**Supplied passage:**
***
Natasha Burgon: The “moonshot” wording is useful to us in terms of our engagement with colleagues across Government, because the whole of Government have signed up to this 10-year health plan, and they have signed up to that language. That is a useful opener, and we obviously engage with the Prime Minister.

Q962   Chair: I just worry about the wording “end the epidemic”. We know that covid is still around, although we ended the pandemic. To an ordinary person, “end the epidemic” is more akin to what you were describing, Minister. However, the wording in this is not that. Some specificity from the Department about what exactly it is aiming for—let alone how we are going to get there, with interim targets and so on—would be genuinely useful.

Natasha Burgon: The list of deliverables in the 10-year health plan is ambitious. I would definitely encourage you to hold us to account against that list of ambitions.
***
**Given information:**
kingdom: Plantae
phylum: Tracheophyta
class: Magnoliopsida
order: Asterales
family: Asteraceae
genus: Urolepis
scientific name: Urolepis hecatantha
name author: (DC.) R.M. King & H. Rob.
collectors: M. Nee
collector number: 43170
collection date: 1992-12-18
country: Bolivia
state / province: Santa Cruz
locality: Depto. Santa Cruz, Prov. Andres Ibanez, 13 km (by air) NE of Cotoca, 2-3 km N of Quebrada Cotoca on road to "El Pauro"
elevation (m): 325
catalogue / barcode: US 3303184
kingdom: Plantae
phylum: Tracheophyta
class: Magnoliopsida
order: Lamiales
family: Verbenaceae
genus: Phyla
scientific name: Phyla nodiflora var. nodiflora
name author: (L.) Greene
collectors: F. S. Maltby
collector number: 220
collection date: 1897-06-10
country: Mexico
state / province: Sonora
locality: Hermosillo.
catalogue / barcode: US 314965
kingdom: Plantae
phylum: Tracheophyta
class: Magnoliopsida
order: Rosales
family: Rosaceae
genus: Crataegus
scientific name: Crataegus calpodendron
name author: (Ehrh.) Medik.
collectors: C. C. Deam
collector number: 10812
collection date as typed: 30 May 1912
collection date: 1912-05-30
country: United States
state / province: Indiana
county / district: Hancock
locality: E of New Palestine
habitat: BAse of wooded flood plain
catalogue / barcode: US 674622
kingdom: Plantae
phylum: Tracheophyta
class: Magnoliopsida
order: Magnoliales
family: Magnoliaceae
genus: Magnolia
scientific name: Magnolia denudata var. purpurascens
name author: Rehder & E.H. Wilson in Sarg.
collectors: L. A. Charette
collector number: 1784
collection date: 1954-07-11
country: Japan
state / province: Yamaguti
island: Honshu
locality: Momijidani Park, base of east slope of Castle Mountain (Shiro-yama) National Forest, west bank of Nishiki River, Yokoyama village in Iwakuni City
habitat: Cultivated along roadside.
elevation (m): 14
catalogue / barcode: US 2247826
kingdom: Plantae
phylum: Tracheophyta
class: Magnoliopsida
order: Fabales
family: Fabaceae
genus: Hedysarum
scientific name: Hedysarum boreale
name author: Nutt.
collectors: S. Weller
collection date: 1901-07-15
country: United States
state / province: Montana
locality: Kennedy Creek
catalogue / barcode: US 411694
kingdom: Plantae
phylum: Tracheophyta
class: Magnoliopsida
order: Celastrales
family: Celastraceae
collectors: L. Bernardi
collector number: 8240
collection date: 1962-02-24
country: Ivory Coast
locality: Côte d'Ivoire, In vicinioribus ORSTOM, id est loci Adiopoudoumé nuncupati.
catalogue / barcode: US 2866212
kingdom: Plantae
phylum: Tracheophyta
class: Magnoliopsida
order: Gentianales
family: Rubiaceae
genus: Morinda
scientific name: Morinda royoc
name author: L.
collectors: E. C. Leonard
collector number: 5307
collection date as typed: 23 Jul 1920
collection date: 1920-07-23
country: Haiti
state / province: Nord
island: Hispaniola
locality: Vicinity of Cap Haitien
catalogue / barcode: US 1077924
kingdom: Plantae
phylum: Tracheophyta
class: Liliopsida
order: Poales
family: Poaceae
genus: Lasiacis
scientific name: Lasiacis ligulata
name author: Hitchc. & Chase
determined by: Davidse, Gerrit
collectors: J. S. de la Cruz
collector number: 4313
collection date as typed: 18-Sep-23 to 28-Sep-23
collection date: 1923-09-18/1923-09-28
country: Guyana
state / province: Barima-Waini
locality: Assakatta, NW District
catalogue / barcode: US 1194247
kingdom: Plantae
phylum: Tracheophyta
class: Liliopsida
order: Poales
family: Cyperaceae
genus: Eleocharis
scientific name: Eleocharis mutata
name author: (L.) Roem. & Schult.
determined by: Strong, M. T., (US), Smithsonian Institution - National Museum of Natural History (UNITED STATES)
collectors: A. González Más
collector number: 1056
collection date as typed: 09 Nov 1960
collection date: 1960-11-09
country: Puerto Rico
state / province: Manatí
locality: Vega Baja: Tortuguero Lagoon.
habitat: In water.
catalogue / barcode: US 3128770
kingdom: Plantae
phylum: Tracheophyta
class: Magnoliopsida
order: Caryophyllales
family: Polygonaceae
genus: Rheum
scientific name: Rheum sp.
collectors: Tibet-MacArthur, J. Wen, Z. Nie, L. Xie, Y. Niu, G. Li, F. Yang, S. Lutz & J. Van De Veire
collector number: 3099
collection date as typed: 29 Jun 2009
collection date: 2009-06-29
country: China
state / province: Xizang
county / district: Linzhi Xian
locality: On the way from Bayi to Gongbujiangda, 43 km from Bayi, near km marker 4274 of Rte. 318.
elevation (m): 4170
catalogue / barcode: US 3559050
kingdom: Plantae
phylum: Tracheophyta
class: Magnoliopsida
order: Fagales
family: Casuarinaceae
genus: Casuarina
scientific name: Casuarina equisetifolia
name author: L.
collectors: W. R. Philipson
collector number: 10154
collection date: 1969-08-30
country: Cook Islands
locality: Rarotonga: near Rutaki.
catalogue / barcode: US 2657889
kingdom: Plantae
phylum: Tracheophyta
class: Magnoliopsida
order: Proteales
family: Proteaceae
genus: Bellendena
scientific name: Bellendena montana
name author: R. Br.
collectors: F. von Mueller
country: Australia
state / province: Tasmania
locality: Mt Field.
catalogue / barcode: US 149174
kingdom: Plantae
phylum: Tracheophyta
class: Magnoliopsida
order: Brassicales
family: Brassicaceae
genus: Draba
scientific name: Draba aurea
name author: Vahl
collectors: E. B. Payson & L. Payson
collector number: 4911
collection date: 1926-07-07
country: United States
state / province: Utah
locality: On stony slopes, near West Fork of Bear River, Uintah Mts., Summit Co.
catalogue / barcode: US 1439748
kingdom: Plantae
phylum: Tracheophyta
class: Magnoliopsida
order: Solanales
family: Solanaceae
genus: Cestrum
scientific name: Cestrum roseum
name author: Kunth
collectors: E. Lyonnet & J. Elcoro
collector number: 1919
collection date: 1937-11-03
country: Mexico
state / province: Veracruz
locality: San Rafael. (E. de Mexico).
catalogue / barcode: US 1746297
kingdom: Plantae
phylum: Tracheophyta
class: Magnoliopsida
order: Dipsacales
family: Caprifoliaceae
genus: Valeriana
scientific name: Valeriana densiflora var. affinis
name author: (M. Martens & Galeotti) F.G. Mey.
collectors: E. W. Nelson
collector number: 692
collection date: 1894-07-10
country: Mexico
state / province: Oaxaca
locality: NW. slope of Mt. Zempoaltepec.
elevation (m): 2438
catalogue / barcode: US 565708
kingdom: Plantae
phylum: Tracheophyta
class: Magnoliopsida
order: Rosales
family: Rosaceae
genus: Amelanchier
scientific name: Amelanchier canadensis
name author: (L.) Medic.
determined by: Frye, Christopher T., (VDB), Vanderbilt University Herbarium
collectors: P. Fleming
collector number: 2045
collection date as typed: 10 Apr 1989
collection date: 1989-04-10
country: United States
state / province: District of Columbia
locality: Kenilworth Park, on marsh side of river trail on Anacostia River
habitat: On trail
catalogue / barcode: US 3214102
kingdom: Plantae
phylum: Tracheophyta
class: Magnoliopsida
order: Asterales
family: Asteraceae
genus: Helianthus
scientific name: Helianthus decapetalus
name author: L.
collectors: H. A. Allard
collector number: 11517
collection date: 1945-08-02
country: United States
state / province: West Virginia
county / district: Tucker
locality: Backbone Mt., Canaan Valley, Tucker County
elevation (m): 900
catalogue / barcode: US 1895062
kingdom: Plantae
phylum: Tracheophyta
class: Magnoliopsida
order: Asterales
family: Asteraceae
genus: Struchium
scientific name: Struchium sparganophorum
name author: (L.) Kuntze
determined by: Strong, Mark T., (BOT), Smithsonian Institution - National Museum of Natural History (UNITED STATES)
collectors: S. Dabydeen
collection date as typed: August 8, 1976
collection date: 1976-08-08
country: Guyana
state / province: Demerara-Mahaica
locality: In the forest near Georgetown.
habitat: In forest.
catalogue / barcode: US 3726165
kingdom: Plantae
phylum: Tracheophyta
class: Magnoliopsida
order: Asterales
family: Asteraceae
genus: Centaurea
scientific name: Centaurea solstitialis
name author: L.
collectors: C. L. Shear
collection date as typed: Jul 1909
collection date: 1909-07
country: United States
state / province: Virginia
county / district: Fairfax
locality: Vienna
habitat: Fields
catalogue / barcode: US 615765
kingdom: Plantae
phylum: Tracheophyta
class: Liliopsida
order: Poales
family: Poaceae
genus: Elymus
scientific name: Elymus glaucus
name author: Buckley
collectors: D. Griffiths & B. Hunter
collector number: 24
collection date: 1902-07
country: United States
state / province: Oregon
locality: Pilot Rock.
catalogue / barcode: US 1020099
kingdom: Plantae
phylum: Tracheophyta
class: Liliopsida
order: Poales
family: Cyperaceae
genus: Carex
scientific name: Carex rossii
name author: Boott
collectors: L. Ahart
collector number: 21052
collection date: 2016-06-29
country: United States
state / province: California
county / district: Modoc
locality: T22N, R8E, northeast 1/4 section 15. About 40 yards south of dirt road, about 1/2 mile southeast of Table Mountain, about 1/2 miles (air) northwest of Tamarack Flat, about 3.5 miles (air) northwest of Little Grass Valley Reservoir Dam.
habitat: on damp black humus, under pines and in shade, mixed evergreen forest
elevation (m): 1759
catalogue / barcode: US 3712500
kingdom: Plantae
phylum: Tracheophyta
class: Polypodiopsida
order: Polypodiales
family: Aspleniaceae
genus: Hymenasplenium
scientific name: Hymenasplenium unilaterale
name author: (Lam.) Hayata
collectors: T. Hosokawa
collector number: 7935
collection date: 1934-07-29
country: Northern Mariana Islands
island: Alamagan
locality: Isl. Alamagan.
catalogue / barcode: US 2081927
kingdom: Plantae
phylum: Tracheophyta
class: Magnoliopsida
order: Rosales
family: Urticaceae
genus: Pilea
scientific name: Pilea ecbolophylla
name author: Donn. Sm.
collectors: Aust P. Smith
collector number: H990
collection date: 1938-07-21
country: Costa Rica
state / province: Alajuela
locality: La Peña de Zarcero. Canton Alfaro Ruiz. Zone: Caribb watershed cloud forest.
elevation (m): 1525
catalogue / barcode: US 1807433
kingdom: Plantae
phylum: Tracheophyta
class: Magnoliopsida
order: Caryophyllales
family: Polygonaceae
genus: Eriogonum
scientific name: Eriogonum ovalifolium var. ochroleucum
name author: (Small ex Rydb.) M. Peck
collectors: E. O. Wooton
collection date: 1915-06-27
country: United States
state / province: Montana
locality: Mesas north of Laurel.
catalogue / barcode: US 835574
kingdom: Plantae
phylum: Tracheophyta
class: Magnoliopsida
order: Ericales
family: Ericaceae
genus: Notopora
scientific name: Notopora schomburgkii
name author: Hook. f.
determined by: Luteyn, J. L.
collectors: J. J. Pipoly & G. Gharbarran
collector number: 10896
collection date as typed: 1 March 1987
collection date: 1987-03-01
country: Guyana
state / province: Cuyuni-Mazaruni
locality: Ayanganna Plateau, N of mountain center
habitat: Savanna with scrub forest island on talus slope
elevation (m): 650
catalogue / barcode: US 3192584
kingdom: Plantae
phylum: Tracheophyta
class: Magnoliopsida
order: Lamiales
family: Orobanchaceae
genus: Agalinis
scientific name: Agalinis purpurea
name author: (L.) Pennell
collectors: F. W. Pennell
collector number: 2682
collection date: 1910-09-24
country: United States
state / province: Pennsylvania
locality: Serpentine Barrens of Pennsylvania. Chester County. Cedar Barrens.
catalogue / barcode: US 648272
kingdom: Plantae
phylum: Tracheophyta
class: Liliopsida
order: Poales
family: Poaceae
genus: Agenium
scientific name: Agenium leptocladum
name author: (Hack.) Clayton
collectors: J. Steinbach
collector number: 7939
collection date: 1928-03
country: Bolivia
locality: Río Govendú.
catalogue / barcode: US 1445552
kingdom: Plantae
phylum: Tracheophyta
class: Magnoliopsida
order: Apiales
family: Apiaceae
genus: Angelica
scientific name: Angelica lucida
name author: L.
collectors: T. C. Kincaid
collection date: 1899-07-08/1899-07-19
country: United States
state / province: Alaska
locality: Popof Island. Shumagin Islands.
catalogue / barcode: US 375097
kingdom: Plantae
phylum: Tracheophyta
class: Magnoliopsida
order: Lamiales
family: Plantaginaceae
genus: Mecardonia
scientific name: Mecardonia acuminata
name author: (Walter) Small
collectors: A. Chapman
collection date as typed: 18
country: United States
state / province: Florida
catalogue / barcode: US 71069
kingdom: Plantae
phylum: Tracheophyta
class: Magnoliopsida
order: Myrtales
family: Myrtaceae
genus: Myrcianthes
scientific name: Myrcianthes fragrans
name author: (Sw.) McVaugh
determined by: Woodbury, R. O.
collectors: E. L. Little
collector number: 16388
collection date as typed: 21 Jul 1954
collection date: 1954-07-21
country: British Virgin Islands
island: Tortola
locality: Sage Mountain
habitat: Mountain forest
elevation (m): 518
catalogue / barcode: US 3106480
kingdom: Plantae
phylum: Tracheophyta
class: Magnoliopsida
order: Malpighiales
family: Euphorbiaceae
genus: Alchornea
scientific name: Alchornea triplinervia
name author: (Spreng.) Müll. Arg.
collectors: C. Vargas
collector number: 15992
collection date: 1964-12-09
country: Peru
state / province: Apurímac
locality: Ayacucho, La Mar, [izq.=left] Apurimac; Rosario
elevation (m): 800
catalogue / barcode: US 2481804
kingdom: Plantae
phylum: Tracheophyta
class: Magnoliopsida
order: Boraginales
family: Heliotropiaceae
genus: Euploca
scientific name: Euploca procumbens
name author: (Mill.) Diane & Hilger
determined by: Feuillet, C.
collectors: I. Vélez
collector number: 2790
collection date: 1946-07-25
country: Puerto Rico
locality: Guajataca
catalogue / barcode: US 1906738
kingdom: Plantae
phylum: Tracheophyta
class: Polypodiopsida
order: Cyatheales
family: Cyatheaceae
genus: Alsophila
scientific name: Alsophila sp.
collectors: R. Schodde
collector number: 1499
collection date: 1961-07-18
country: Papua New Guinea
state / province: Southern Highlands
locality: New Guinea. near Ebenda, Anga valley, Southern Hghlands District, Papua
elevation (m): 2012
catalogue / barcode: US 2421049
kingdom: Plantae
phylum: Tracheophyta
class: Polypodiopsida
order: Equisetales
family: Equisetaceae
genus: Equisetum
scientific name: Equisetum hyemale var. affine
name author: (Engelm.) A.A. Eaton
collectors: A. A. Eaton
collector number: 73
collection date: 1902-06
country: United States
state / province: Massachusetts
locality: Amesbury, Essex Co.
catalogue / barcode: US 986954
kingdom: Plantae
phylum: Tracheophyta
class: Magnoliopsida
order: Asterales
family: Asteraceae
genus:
***
**What you need to do:**
(A) List every person, role, or body that the hearing transcript mentions.
(B) Summarize the hearing transcript in two sentences.
(C) Continue the hearing transcript from its last line.
The entries have no connection to the hearing transcript.

**Answer list:**
(A)
Natasha Burgon
the Government
the Prime Minister
the Chair
the Minister
the Department

(B) Natasha Burgon says the "moonshot" wording helps her engage with colleagues across Government, since the whole of Government has signed up to the 10-year health plan and its language. The Chair worries that the phrase "end the epidemic" is unclear and asks the Department to be more specific about its aims and how it will reach them, and Burgon replies that the plan's list of deliverables is ambitious and that the Department should be held to account against it.

(C)
Q963   Chair: Yes, against those, but I am still not totally sure if they are going to deliver the end product, because you have not defined what the end product is. You have a list of things in there aiming at something that is going to make it a bit better. However, on the definition of what better is, I am still unclear as to whether it is a levelling out or a going down. The Minister has just said very clearly that it is a going down, but going down is not zero. We still do not know. That is my challenge.

I end by mentioning another report that the Committee put out that is very much linked to this: “Healthy Ageing: physical activity in an ageing society”. It should be on your desk, if it is not already, Minister. In it, we recommend that: “The government should restore the health mission and develop a cross-government 10-year plan to embed prevention and reduce inequalities in healthy life expectancy”. I wanted to raise this with you now, because it is the first time you are in front of us as Prevention Minister. We have a genuine concern, as a Committee, that of the three shifts, prevention is the one being most forgotten. Do you share our concern? What can you tell us to reassure us, if you do not? And do you accept our recommendation?

Mrs Hodgson: I have to admit that I have not read the “Healthy Ageing” report yet.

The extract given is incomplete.